The Cutter v. Wilkinson case was partially about an adherent of Ásatrú being denied access to ceremonial items and opportunities for group worship. The defendants on numerous occasions refused to answer or respond to letters, complaints, and requests for Ásatrú religious accommodations. They also refused to respond to complaints of religious discrimination. Ásatrú inmates were denied group worship and/or group study time as they did to other religions. They refused to hire a Gothi to perform blóts while providing priests for members of other religions. The Ásatrú inmates were also denied the right to have their own worship or study services.

In a joint press release the Odinic Rite, Ásatrú Alliance and Ásatrú Folk Assembly charged the FBI with violating its First Amendment rights to freedom of religion, free speech, and peaceful assembly by giving "False, misleading and deceptive information about our religion and its followers" in FBI's Project Megiddo report.

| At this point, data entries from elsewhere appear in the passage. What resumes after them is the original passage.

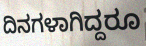
ದಿನಗಳಾಗಿದ್ದರೂ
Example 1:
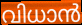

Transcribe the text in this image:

വിധാൻ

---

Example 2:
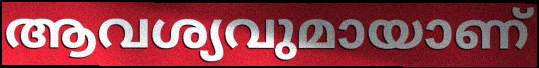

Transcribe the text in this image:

ആവശ്യവുമായാണ്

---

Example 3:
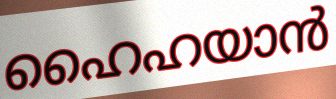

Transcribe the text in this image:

ഹൈഹയാൻ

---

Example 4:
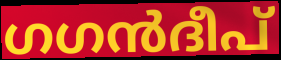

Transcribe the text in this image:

ഗഗൻദീപ്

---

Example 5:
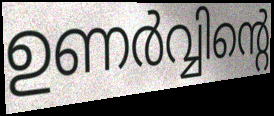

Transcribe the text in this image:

ഉണർവ്വിന്റെ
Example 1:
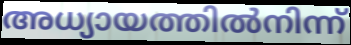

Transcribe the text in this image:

അധ്യായത്തിൽനിന്ന്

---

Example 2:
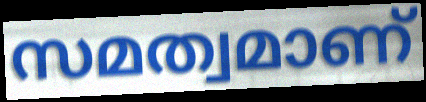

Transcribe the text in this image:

സമത്വമാണ്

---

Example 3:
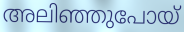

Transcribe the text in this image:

അലിഞ്ഞുപോയ്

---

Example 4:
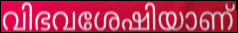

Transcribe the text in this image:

വിഭവശേഷിയാണ്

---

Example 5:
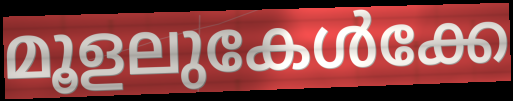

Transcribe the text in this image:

മൂളലുകേൾക്കേ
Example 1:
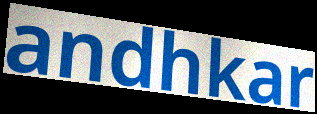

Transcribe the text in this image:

andhkar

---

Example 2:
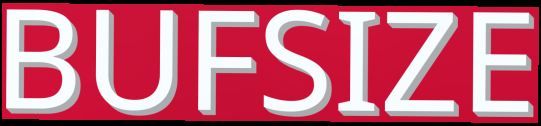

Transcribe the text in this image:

BUFSIZE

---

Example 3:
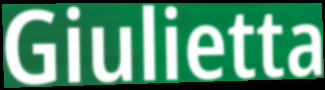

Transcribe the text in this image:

Giulietta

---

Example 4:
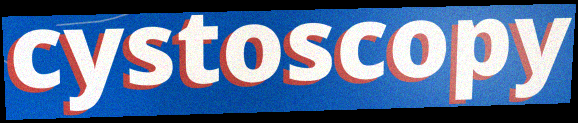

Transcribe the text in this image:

cystoscopy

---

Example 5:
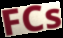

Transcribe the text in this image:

FCs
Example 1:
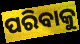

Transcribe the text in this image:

ପରିବାକୁ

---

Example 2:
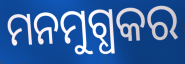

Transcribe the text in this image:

ମନମୁଗ୍ଧକର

The Anti-Defamation League (ADL) publishes lists of symbols used by antisemitic groups. Included in these publications are several Germanic pagan symbols that have been used by Nazi and neo-Nazi groups, but have also always been used by non-racist pagan religions. The ADL emphasises that these symbols are not necessarily racist and has amended its publications to categorise these symbols as "pagan symbols co-opted by extremists".

==Soviet Union==

The Soviet Union under Stalin’s oppressive regime led to the rise of a Russian spiritual underground of the twentieth century. While Westerners often associate Soviet underground movements with political dissent, there was also a network of clandestine spiritual groups. The Communist Party and KGB targeted these groups, knowing that spiritual seekers were particularly resistant to indoctrination. Members and leaders of these spiritual and mystical groups faced severe persecution, including imprisonment in labour camps, and, from the 1960s onward, forced confinement in psychiatric hospitals with fraudulent diagnoses and antipsychotic treatments. Despite these harsh measures, the persistence of spiritual practices continued.